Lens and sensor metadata
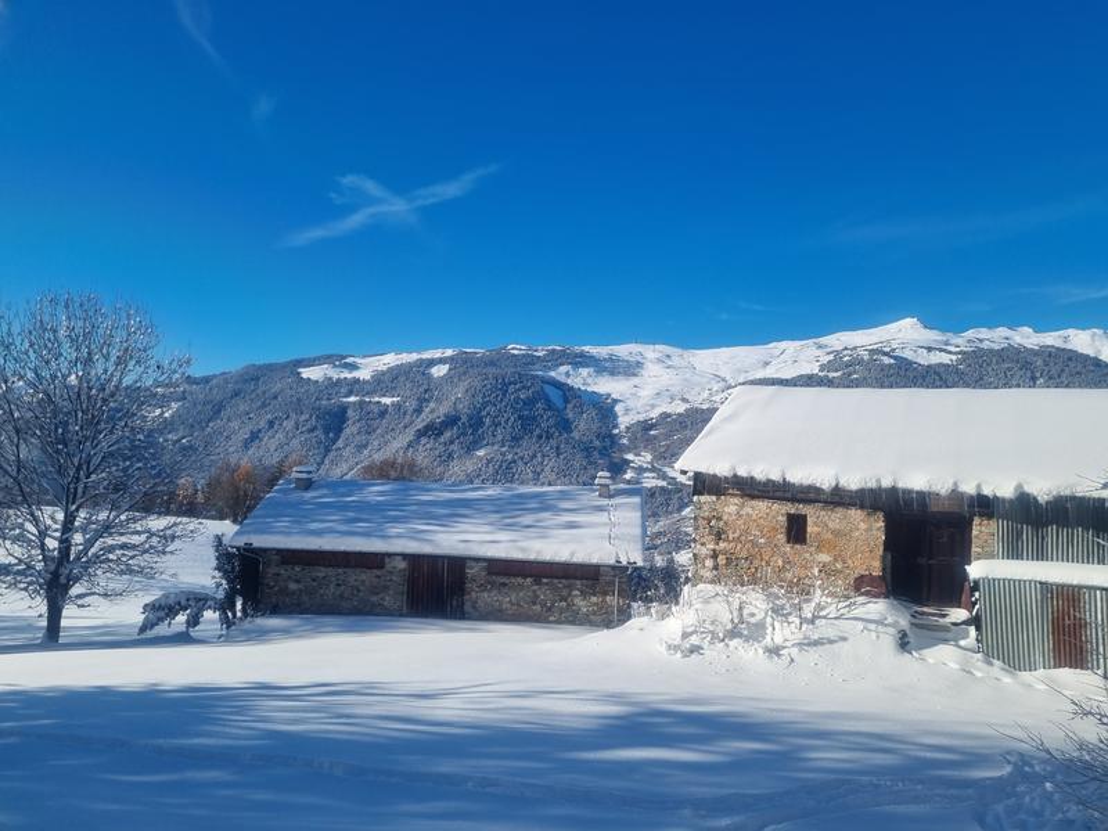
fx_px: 832
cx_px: 554
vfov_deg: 53.1
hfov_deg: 67.3
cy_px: 416
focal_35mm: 26
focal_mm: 5.4
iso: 50
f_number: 1.8
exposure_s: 1/4048
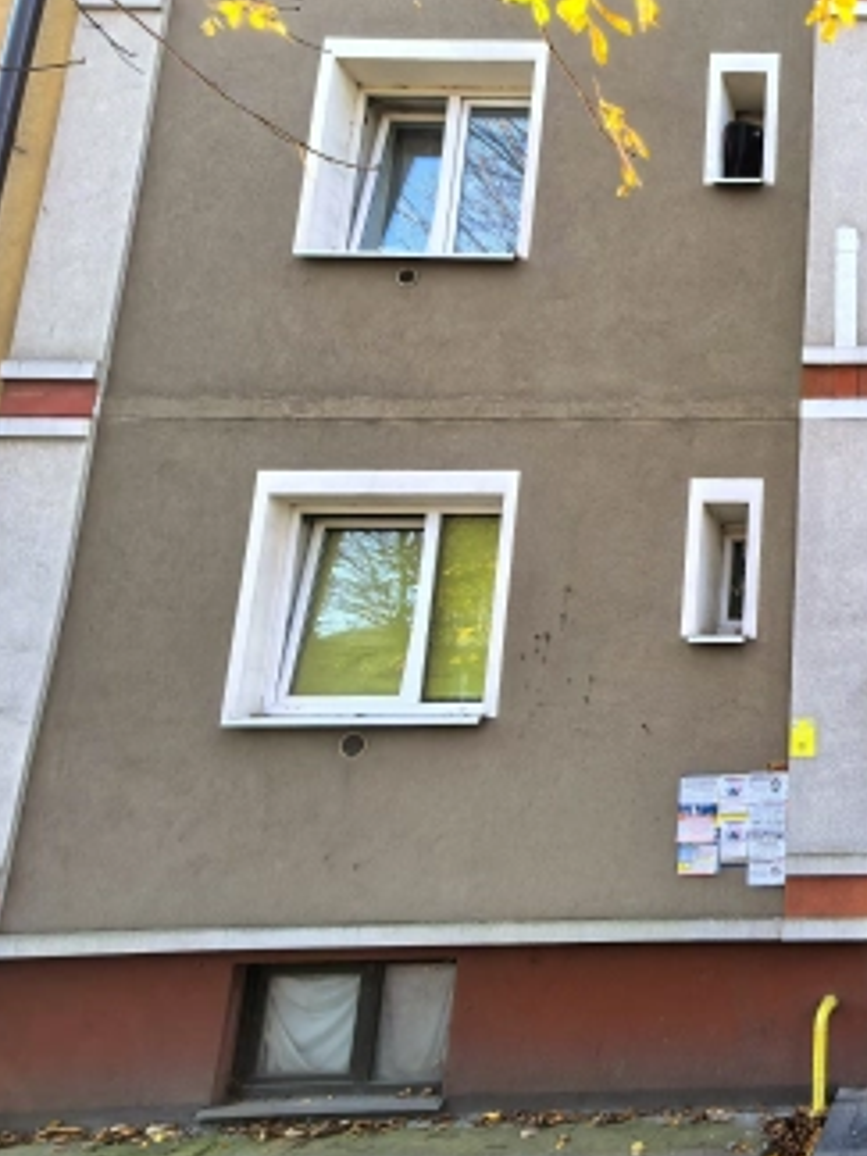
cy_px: 621
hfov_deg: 40.9
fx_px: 835
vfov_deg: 69.3
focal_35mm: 25
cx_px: 1006
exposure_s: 1/100
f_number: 2.2
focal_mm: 1.76
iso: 100
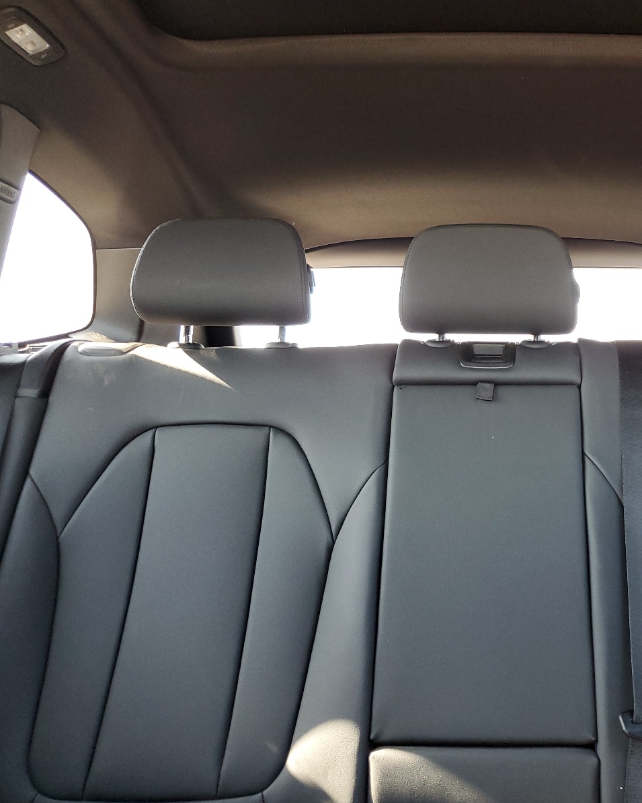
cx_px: 501
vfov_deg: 52.8
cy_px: 403
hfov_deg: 41.7
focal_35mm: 34
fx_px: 808
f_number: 1.5
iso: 129
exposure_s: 1/60.2
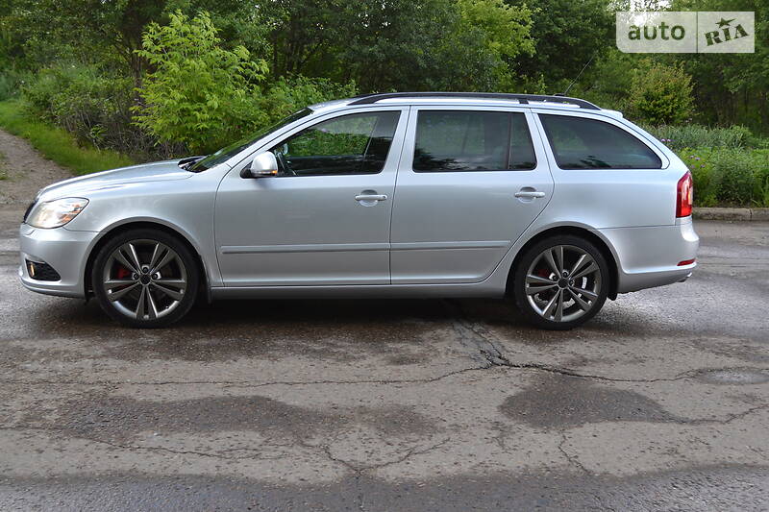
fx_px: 833
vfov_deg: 34.2
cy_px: 256
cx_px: 384
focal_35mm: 39
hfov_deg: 49.6
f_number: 5.6
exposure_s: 1/125
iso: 360
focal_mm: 26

■ **Work to be completed**: An exact restatement of every record is required. Omit the images.

■ **The completed task**:
fx_px: 832
cx_px: 554
vfov_deg: 53.1
hfov_deg: 67.3
cy_px: 416
focal_35mm: 26
focal_mm: 5.4
iso: 50
f_number: 1.8
exposure_s: 1/4048
cy_px: 621
hfov_deg: 40.9
fx_px: 835
vfov_deg: 69.3
focal_35mm: 25
cx_px: 1006
exposure_s: 1/100
f_number: 2.2
focal_mm: 1.76
iso: 100
cx_px: 501
vfov_deg: 52.8
cy_px: 403
hfov_deg: 41.7
focal_35mm: 34
fx_px: 808
f_number: 1.5
iso: 129
exposure_s: 1/60.2
fx_px: 833
vfov_deg: 34.2
cy_px: 256
cx_px: 384
focal_35mm: 39
hfov_deg: 49.6
f_number: 5.6
exposure_s: 1/125
iso: 360
focal_mm: 26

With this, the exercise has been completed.